La globalizzazione è, per sua essenza, ideologia del medesimo, espressione di un capitalismo speculativo e autoriflessivo che vuole vedere rispecchiato e riprodotto ovunque sempre e solo se stesso.
In vista di questo orientamento teleologico, esso mira alla soppressione delle differenze e, con esse, delle alternative, di modo che ovunque trionfino quelle che, con Marcuse e Heidegger, potremmo qualificare come l’ “unidimensionalità” e l’ “uniformazione” (Einförmigkeit).
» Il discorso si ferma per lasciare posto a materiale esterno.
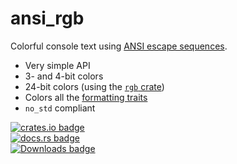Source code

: # ansi_rgb
Colorful console text using [ANSI escape sequences](https://en.wikipedia.org/wiki/ANSI_escape_code#SGR_parameters).

 * Very simple API
 * 3- and 4-bit colors
 * 24-bit colors (using the [`rgb` crate](https://crates.io/crates/rgb))
 * Colors all the [formatting traits](https://doc.rust-lang.org/std/fmt/#formatting-traits)
 * `no_std` compliant

[![crates.io badge](https://img.shields.io/crates/v/ansi_rgb.svg)](https://crates.io/crates/ansi_rgb)<br/>
[![docs.rs badge](https://docs.rs/ansi_rgb/badge.svg)](https://docs.rs/ansi_rgb)<br/>
[![Downloads badge](https://img.shields.io/crates/d/ansi_rgb.svg)](https://crates.io/crates/ansi_rgb)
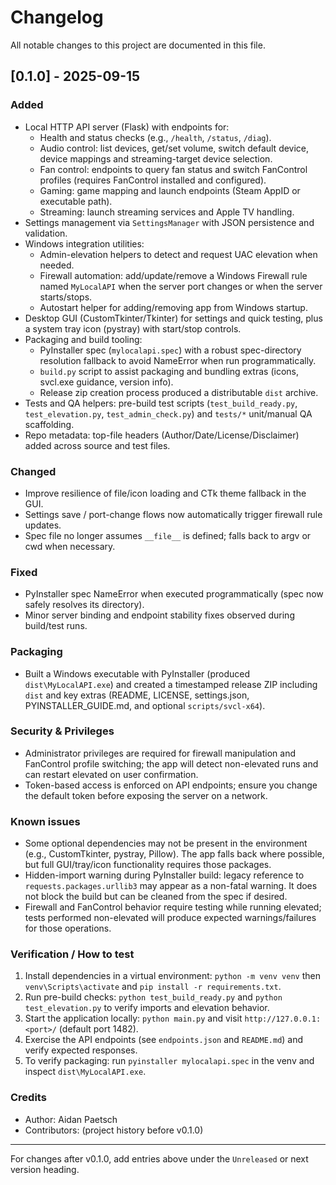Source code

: # Changelog

All notable changes to this project are documented in this file.

## [0.1.0] - 2025-09-15
### Added
- Local HTTP API server (Flask) with endpoints for:
  - Health and status checks (e.g., `/health`, `/status`, `/diag`).
  - Audio control: list devices, get/set volume, switch default device, device mappings and streaming-target device selection.
  - Fan control: endpoints to query fan status and switch FanControl profiles (requires FanControl installed and configured).
  - Gaming: game mapping and launch endpoints (Steam AppID or executable path).
  - Streaming: launch streaming services and Apple TV handling.
- Settings management via `SettingsManager` with JSON persistence and validation.
- Windows integration utilities:
  - Admin-elevation helpers to detect and request UAC elevation when needed.
  - Firewall automation: add/update/remove a Windows Firewall rule named `MyLocalAPI` when the server port changes or when the server starts/stops.
  - Autostart helper for adding/removing app from Windows startup.
- Desktop GUI (CustomTkinter/Tkinter) for settings and quick testing, plus a system tray icon (pystray) with start/stop controls.
- Packaging and build tooling:
  - PyInstaller spec (`mylocalapi.spec`) with a robust spec-directory resolution fallback to avoid NameError when run programmatically.
  - `build.py` script to assist packaging and bundling extras (icons, svcl.exe guidance, version info).
  - Release zip creation process produced a distributable `dist` archive.
- Tests and QA helpers: pre-build test scripts (`test_build_ready.py`, `test_elevation.py`, `test_admin_check.py`) and `tests/*` unit/manual QA scaffolding.
- Repo metadata: top-file headers (Author/Date/License/Disclaimer) added across source and test files.

### Changed
- Improve resilience of file/icon loading and CTk theme fallback in the GUI.
- Settings save / port-change flows now automatically trigger firewall rule updates.
- Spec file no longer assumes `__file__` is defined; falls back to argv or cwd when necessary.

### Fixed
- PyInstaller spec NameError when executed programmatically (spec now safely resolves its directory).
- Minor server binding and endpoint stability fixes observed during build/test runs.

### Packaging
- Built a Windows executable with PyInstaller (produced `dist\MyLocalAPI.exe`) and created a timestamped release ZIP including `dist` and key extras (README, LICENSE, settings.json, PYINSTALLER_GUIDE.md, and optional `scripts/svcl-x64`).

### Security & Privileges
- Administrator privileges are required for firewall manipulation and FanControl profile switching; the app will detect non-elevated runs and can restart elevated on user confirmation.
- Token-based access is enforced on API endpoints; ensure you change the default token before exposing the server on a network.

### Known issues
- Some optional dependencies may not be present in the environment (e.g., CustomTkinter, pystray, Pillow). The app falls back where possible, but full GUI/tray/icon functionality requires those packages.
- Hidden-import warning during PyInstaller build: legacy reference to `requests.packages.urllib3` may appear as a non-fatal warning. It does not block the build but can be cleaned from the spec if desired.
- Firewall and FanControl behavior require testing while running elevated; tests performed non-elevated will produce expected warnings/failures for those operations.

### Verification / How to test
1. Install dependencies in a virtual environment: `python -m venv venv` then `venv\Scripts\activate` and `pip install -r requirements.txt`.
2. Run pre-build checks: `python test_build_ready.py` and `python test_elevation.py` to verify imports and elevation behavior.
3. Start the application locally: `python main.py` and visit `http://127.0.0.1:<port>/` (default port 1482).
4. Exercise the API endpoints (see `endpoints.json` and `README.md`) and verify expected responses.
5. To verify packaging: run `pyinstaller mylocalapi.spec` in the venv and inspect `dist\MyLocalAPI.exe`.

### Credits
- Author: Aidan Paetsch
- Contributors: (project history before v0.1.0)

---

For changes after v0.1.0, add entries above under the `Unreleased` or next version heading.
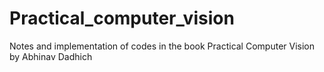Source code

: # Practical_computer_vision
Notes and implementation of codes in the book Practical Computer Vision by Abhinav Dadhich
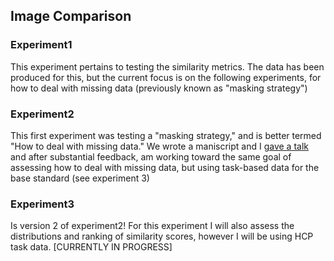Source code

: ## Image Comparison

### Experiment1
This experiment pertains to testing the similarity metrics. The data has been produced for this, but the current focus is on the following experiments, for how to deal with missing data (previously known as "masking strategy")

### Experiment2
This first experiment was testing a "masking strategy," and is better termed "How to deal with missing data." We wrote a maniscript and I [gave a talk](http://www.vbmis.com/bmi/media/talks/03032015Sochat.mp4) and after substantial feedback, am working toward the same goal of assessing how to deal with missing data, but using task-based data for the base standard (see experiment 3)

### Experiment3
Is version 2 of experiment2! For this experiment I will also assess the distributions and ranking of similarity scores, however I will be using HCP task data. [CURRENTLY IN PROGRESS]
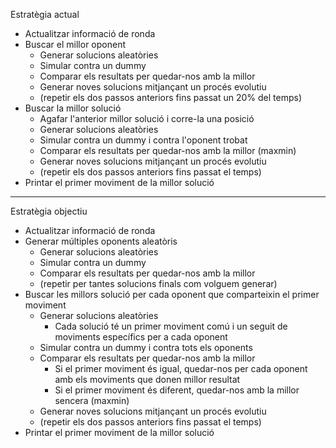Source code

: Estratègia actual

- Actualitzar informació de ronda
- Buscar el millor oponent
   - Generar solucions aleatòries
   - Simular contra un dummy
   - Comparar els resultats per quedar-nos amb la millor
   - Generar noves solucions mitjançant un procés evolutiu
   - (repetir els dos passos anteriors fins passat un 20% del temps)
- Buscar la millor solució
   - Agafar l'anterior millor solució i corre-la una posició
   - Generar solucions aleatòries
   - Simular contra un dummy i contra l'oponent trobat
   - Comparar els resultats per quedar-nos amb la millor (maxmin)
   - Generar noves solucions mitjançant un procés evolutiu
   - (repetir els dos passos anteriors fins passat el temps)
- Printar el primer moviment de la millor solució

-----

Estratègia objectiu

- Actualitzar informació de ronda
- Generar múltiples oponents aleatòris
   - Generar solucions aleatòries
   - Simular contra un dummy
   - Comparar els resultats per quedar-nos amb la millor
   - (repetir per tantes solucions finals com volguem generar)
- Buscar les millors solució per cada oponent que comparteixin el primer moviment
   - Generar solucions aleatòries
       - Cada solució té un primer moviment comú i un seguit de moviments específics per a cada oponent
   - Simular contra un dummy i contra tots els oponents
   - Comparar els resultats per quedar-nos amb la millor
       - Si el primer moviment és igual, quedar-nos per cada oponent amb els moviments que donen millor resultat
       - Si el primer moviment és diferent, quedar-nos amb la millor sencera (maxmin)
   - Generar noves solucions mitjançant un procés evolutiu
   - (repetir els dos passos anteriors fins passat el temps)
- Printar el primer moviment de la millor solució
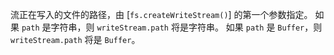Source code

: <!-- YAML
added: v0.1.93
-->

流正在写入的文件的路径，由 [`fs.createWriteStream()`] 的第一个参数指定。 
如果 `path` 是字符串，则 `writeStream.path` 将是字符串。 
如果 `path` 是 `Buffer`，则 `writeStream.path` 将是 `Buffer`。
Il globalitarismo aspira a rispecchiarsi in ogni cellula della realtà, annichilendo ogni modo di esistere, di pensare, di parlare e di scambiare che non sia quello modellato secondo l’assiomatica del do ut des liberoscambista.
Dietro l’apparente proliferare delle screziature, dei colori e dei plurali si nasconde quello che, con Hegel, potremmo verosimilmente chiamare il “monocromatismo assoluto” (einfarbige absolute Malerei) della società di mercato; monocromatismo assoluto che è, poi, anche la cifra della mondializzazione come universalizzazione della società di mercato con annessa neutralizzazione di tutte le forme di produzione, di esistenza e di pensiero che non coincidano con essa.
Come ricordato da Marx, il denaro, “leveller radicale, dissolve tutte le distinzioni” e impone un’uniformazione del reale e dell’immaginario che aspira a farsi planetaria e onniavvolgente.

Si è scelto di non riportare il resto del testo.